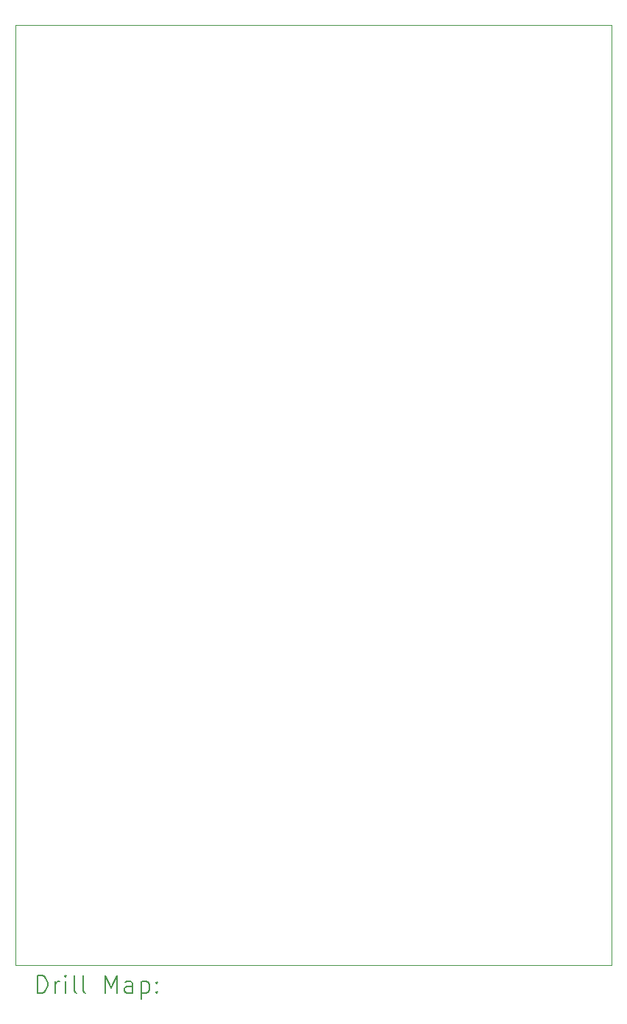
<source format=gbr>
%TF.GenerationSoftware,KiCad,Pcbnew,7.0.8*%
%TF.CreationDate,2024-09-22T22:14:21-04:00*%
%TF.ProjectId,lichen-dev-module,6c696368-656e-42d6-9465-762d6d6f6475,1.0*%
%TF.SameCoordinates,Original*%
%TF.FileFunction,Drillmap*%
%TF.FilePolarity,Positive*%
%FSLAX45Y45*%
G04 Gerber Fmt 4.5, Leading zero omitted, Abs format (unit mm)*
G04 Created by KiCad (PCBNEW 7.0.8) date 2024-09-22 22:14:21*
%MOMM*%
%LPD*%
G01*
G04 APERTURE LIST*
%ADD10C,0.100000*%
%ADD11C,0.200000*%
G04 APERTURE END LIST*
D10*
X10111000Y-11017000D02*
X16969000Y-11017000D01*
X16969000Y-21833000D01*
X10111000Y-21833000D01*
X10111000Y-11017000D01*
D11*
X10366777Y-22149484D02*
X10366777Y-21949484D01*
X10366777Y-21949484D02*
X10414396Y-21949484D01*
X10414396Y-21949484D02*
X10442967Y-21959008D01*
X10442967Y-21959008D02*
X10462015Y-21978055D01*
X10462015Y-21978055D02*
X10471539Y-21997103D01*
X10471539Y-21997103D02*
X10481063Y-22035198D01*
X10481063Y-22035198D02*
X10481063Y-22063770D01*
X10481063Y-22063770D02*
X10471539Y-22101865D01*
X10471539Y-22101865D02*
X10462015Y-22120912D01*
X10462015Y-22120912D02*
X10442967Y-22139960D01*
X10442967Y-22139960D02*
X10414396Y-22149484D01*
X10414396Y-22149484D02*
X10366777Y-22149484D01*
X10566777Y-22149484D02*
X10566777Y-22016150D01*
X10566777Y-22054246D02*
X10576301Y-22035198D01*
X10576301Y-22035198D02*
X10585824Y-22025674D01*
X10585824Y-22025674D02*
X10604872Y-22016150D01*
X10604872Y-22016150D02*
X10623920Y-22016150D01*
X10690586Y-22149484D02*
X10690586Y-22016150D01*
X10690586Y-21949484D02*
X10681063Y-21959008D01*
X10681063Y-21959008D02*
X10690586Y-21968531D01*
X10690586Y-21968531D02*
X10700110Y-21959008D01*
X10700110Y-21959008D02*
X10690586Y-21949484D01*
X10690586Y-21949484D02*
X10690586Y-21968531D01*
X10814396Y-22149484D02*
X10795348Y-22139960D01*
X10795348Y-22139960D02*
X10785824Y-22120912D01*
X10785824Y-22120912D02*
X10785824Y-21949484D01*
X10919158Y-22149484D02*
X10900110Y-22139960D01*
X10900110Y-22139960D02*
X10890586Y-22120912D01*
X10890586Y-22120912D02*
X10890586Y-21949484D01*
X11147729Y-22149484D02*
X11147729Y-21949484D01*
X11147729Y-21949484D02*
X11214396Y-22092341D01*
X11214396Y-22092341D02*
X11281062Y-21949484D01*
X11281062Y-21949484D02*
X11281062Y-22149484D01*
X11462015Y-22149484D02*
X11462015Y-22044722D01*
X11462015Y-22044722D02*
X11452491Y-22025674D01*
X11452491Y-22025674D02*
X11433443Y-22016150D01*
X11433443Y-22016150D02*
X11395348Y-22016150D01*
X11395348Y-22016150D02*
X11376301Y-22025674D01*
X11462015Y-22139960D02*
X11442967Y-22149484D01*
X11442967Y-22149484D02*
X11395348Y-22149484D01*
X11395348Y-22149484D02*
X11376301Y-22139960D01*
X11376301Y-22139960D02*
X11366777Y-22120912D01*
X11366777Y-22120912D02*
X11366777Y-22101865D01*
X11366777Y-22101865D02*
X11376301Y-22082817D01*
X11376301Y-22082817D02*
X11395348Y-22073293D01*
X11395348Y-22073293D02*
X11442967Y-22073293D01*
X11442967Y-22073293D02*
X11462015Y-22063770D01*
X11557253Y-22016150D02*
X11557253Y-22216150D01*
X11557253Y-22025674D02*
X11576301Y-22016150D01*
X11576301Y-22016150D02*
X11614396Y-22016150D01*
X11614396Y-22016150D02*
X11633443Y-22025674D01*
X11633443Y-22025674D02*
X11642967Y-22035198D01*
X11642967Y-22035198D02*
X11652491Y-22054246D01*
X11652491Y-22054246D02*
X11652491Y-22111389D01*
X11652491Y-22111389D02*
X11642967Y-22130436D01*
X11642967Y-22130436D02*
X11633443Y-22139960D01*
X11633443Y-22139960D02*
X11614396Y-22149484D01*
X11614396Y-22149484D02*
X11576301Y-22149484D01*
X11576301Y-22149484D02*
X11557253Y-22139960D01*
X11738205Y-22130436D02*
X11747729Y-22139960D01*
X11747729Y-22139960D02*
X11738205Y-22149484D01*
X11738205Y-22149484D02*
X11728682Y-22139960D01*
X11728682Y-22139960D02*
X11738205Y-22130436D01*
X11738205Y-22130436D02*
X11738205Y-22149484D01*
X11738205Y-22025674D02*
X11747729Y-22035198D01*
X11747729Y-22035198D02*
X11738205Y-22044722D01*
X11738205Y-22044722D02*
X11728682Y-22035198D01*
X11728682Y-22035198D02*
X11738205Y-22025674D01*
X11738205Y-22025674D02*
X11738205Y-22044722D01*
M02*

</source>
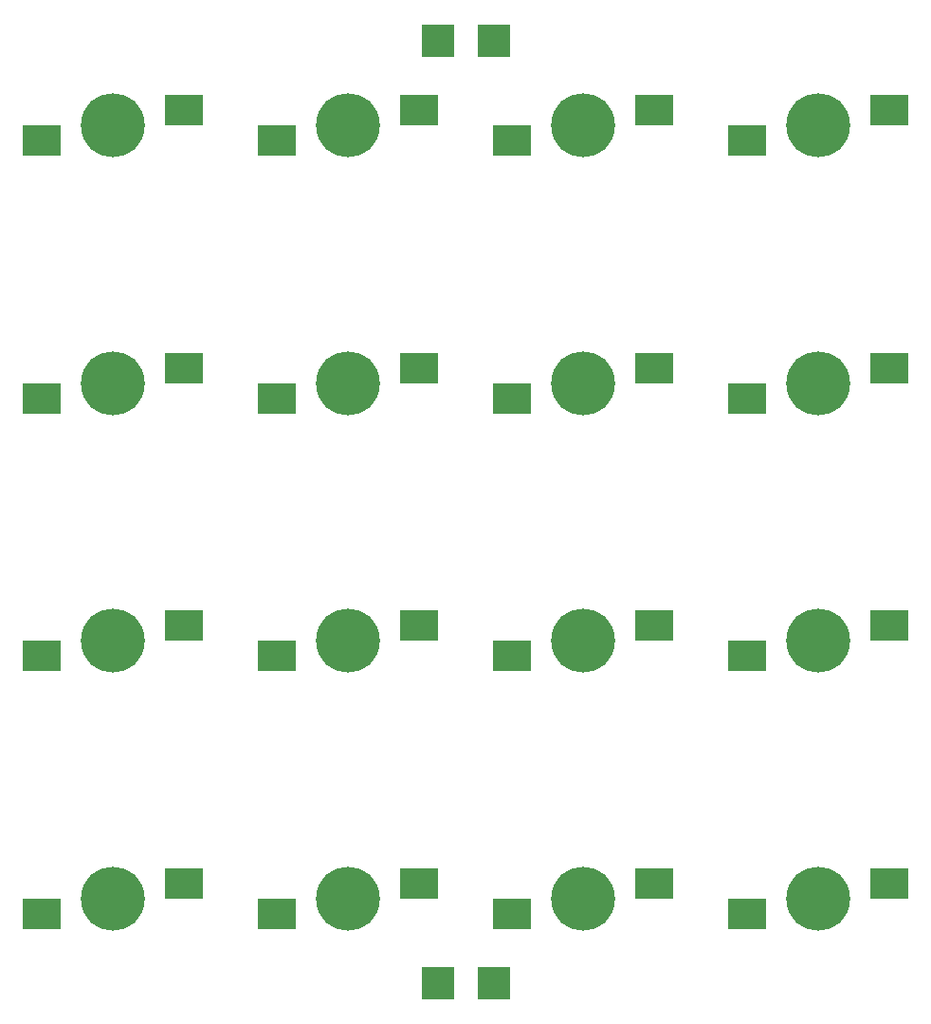
<source format=gbr>
%TF.GenerationSoftware,KiCad,Pcbnew,(6.0.2)*%
%TF.CreationDate,2022-02-24T13:51:07+07:00*%
%TF.ProjectId,LED_9x9,4c45445f-3978-4392-9e6b-696361645f70,rev?*%
%TF.SameCoordinates,Original*%
%TF.FileFunction,Paste,Top*%
%TF.FilePolarity,Positive*%
%FSLAX46Y46*%
G04 Gerber Fmt 4.6, Leading zero omitted, Abs format (unit mm)*
G04 Created by KiCad (PCBNEW (6.0.2)) date 2022-02-24 13:51:07*
%MOMM*%
%LPD*%
G01*
G04 APERTURE LIST*
%ADD10R,3.500000X2.700000*%
%ADD11C,5.700000*%
%ADD12R,3.000000X3.000000*%
G04 APERTURE END LIST*
D10*
%TO.C,D14*%
X122855100Y-51037800D03*
X110155100Y-53737800D03*
D11*
X116505100Y-52387800D03*
%TD*%
D10*
%TO.C,D12*%
X101855100Y-97037800D03*
X89155100Y-99737800D03*
D11*
X95505100Y-98387800D03*
%TD*%
D10*
%TO.C,D11*%
X101855100Y-74037800D03*
X89155100Y-76737800D03*
D11*
X95505100Y-75387800D03*
%TD*%
D12*
%TO.C,J2*%
X87505100Y-105887800D03*
X82505100Y-105887800D03*
%TD*%
D10*
%TO.C,D16*%
X122855100Y-97037800D03*
X110155100Y-99737800D03*
D11*
X116505100Y-98387800D03*
%TD*%
D12*
%TO.C,J1*%
X87505100Y-21887800D03*
X82505100Y-21887800D03*
%TD*%
D10*
%TO.C,D15*%
X122855100Y-74037800D03*
X110155100Y-76737800D03*
D11*
X116505100Y-75387800D03*
%TD*%
D10*
%TO.C,D13*%
X122855100Y-28037800D03*
X110155100Y-30737800D03*
D11*
X116505100Y-29387800D03*
%TD*%
D10*
%TO.C,D10*%
X101855100Y-51037800D03*
X89155100Y-53737800D03*
D11*
X95505100Y-52387800D03*
%TD*%
D10*
%TO.C,D7*%
X80855100Y-74037800D03*
X68155100Y-76737800D03*
D11*
X74505100Y-75387800D03*
%TD*%
D10*
%TO.C,D1*%
X59855100Y-28037800D03*
X47155100Y-30737800D03*
D11*
X53505100Y-29387800D03*
%TD*%
D10*
%TO.C,D9*%
X101855100Y-28037800D03*
X89155100Y-30737800D03*
D11*
X95505100Y-29387800D03*
%TD*%
D10*
%TO.C,D6*%
X80855100Y-51037800D03*
X68155100Y-53737800D03*
D11*
X74505100Y-52387800D03*
%TD*%
D10*
%TO.C,D5*%
X80855100Y-28037800D03*
X68155100Y-30737800D03*
D11*
X74505100Y-29387800D03*
%TD*%
D10*
%TO.C,D4*%
X59855100Y-97037800D03*
X47155100Y-99737800D03*
D11*
X53505100Y-98387800D03*
%TD*%
D10*
%TO.C,D2*%
X59855100Y-51037800D03*
X47155100Y-53737800D03*
D11*
X53505100Y-52387800D03*
%TD*%
D10*
%TO.C,D8*%
X80855100Y-97037800D03*
X68155100Y-99737800D03*
D11*
X74505100Y-98387800D03*
%TD*%
D10*
%TO.C,D3*%
X59855100Y-74037800D03*
X47155100Y-76737800D03*
D11*
X53505100Y-75387800D03*
%TD*%
M02*

</source>
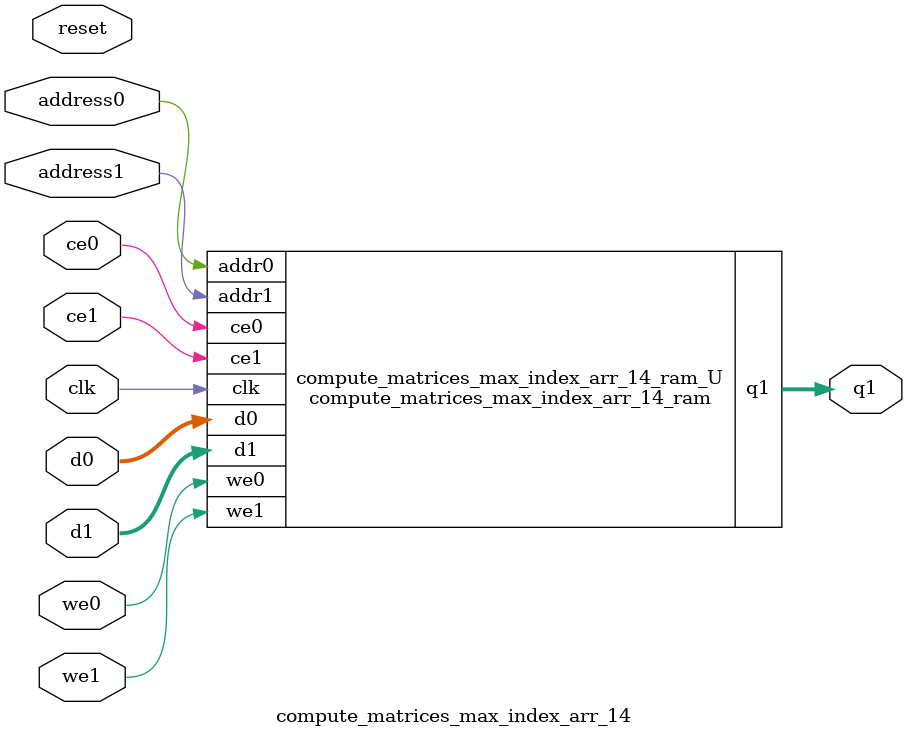
<source format=v>
`timescale 1 ns / 1 ps
module compute_matrices_max_index_arr_14_ram (addr0, ce0, d0, we0, addr1, ce1, d1, we1, q1,  clk);

parameter DWIDTH = 22;
parameter AWIDTH = 1;
parameter MEM_SIZE = 2;

input[AWIDTH-1:0] addr0;
input ce0;
input[DWIDTH-1:0] d0;
input we0;
input[AWIDTH-1:0] addr1;
input ce1;
input[DWIDTH-1:0] d1;
input we1;
output reg[DWIDTH-1:0] q1;
input clk;

(* ram_style = "block" *)reg [DWIDTH-1:0] ram[0:MEM_SIZE-1];




always @(posedge clk)  
begin 
    if (ce0) begin
        if (we0) 
            ram[addr0] <= d0; 
    end
end


always @(posedge clk)  
begin 
    if (ce1) begin
        if (we1) 
            ram[addr1] <= d1; 
        q1 <= ram[addr1];
    end
end


endmodule

`timescale 1 ns / 1 ps
module compute_matrices_max_index_arr_14(
    reset,
    clk,
    address0,
    ce0,
    we0,
    d0,
    address1,
    ce1,
    we1,
    d1,
    q1);

parameter DataWidth = 32'd22;
parameter AddressRange = 32'd2;
parameter AddressWidth = 32'd1;
input reset;
input clk;
input[AddressWidth - 1:0] address0;
input ce0;
input we0;
input[DataWidth - 1:0] d0;
input[AddressWidth - 1:0] address1;
input ce1;
input we1;
input[DataWidth - 1:0] d1;
output[DataWidth - 1:0] q1;



compute_matrices_max_index_arr_14_ram compute_matrices_max_index_arr_14_ram_U(
    .clk( clk ),
    .addr0( address0 ),
    .ce0( ce0 ),
    .we0( we0 ),
    .d0( d0 ),
    .addr1( address1 ),
    .ce1( ce1 ),
    .we1( we1 ),
    .d1( d1 ),
    .q1( q1 ));

endmodule


</source>
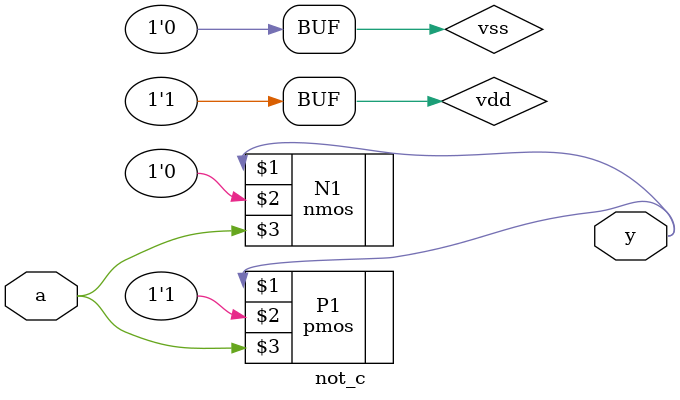
<source format=v>
module not_c(a,y);

	input a;
	output y;
	supply1 vdd;
	supply0 vss;

	pmos P1(y,vdd,a);
	nmos N1(y,vss,a);
endmodule


</source>
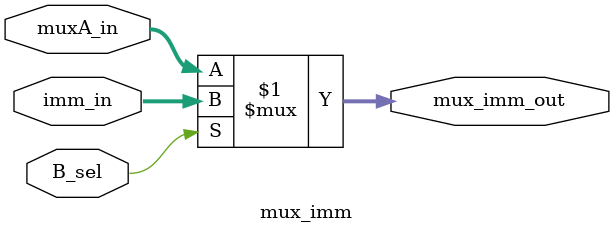
<source format=v>
module mux_imm (input B_sel,
                input [31:0] imm_in, muxA_in,
                output [31:0] mux_imm_out);
assign mux_imm_out= (B_sel)? imm_in: muxA_in;
endmodule
</source>
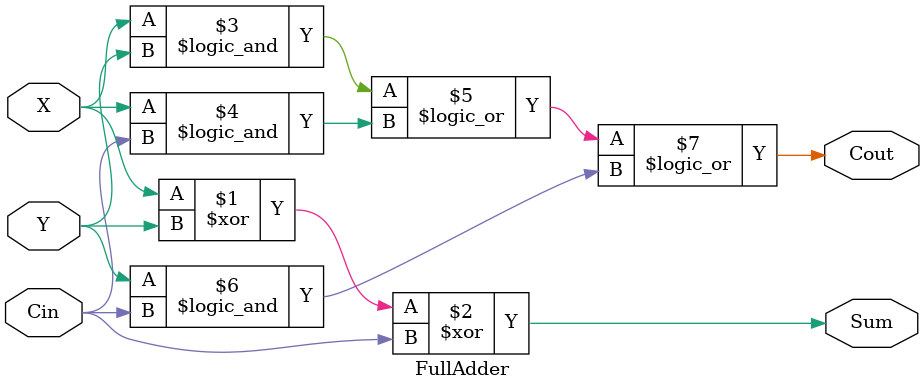
<source format=v>
module FullAdder (X, Y, Cin, Cout, Sum);  
 output Cout, Sum;   
  input X, Y, Cin;     
   assign #10 Sum = X ^ Y ^ Cin;  
   assign #10 Cout = (X && Y) || (X && Cin) || (Y && Cin);   
 endmodule  
 
</source>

....................

- **EXERCISE PROMPT**: Go to the line containing "output [31:0] mux_imm_out);", then write out word for word every line from there to the end of the listing. Keep both end lines and drop the pictures.

- **ANSWER AREA**:
                output [31:0] mux_imm_out);
assign mux_imm_out= (B_sel)? imm_in: muxA_in;
endmodule
</source>
<source format=v>
module FullAdder (X, Y, Cin, Cout, Sum);  
 output Cout, Sum;   
  input X, Y, Cin;     
   assign #10 Sum = X ^ Y ^ Cin;  
   assign #10 Cout = (X && Y) || (X && Cin) || (Y && Cin);   
 endmodule  
 
</source>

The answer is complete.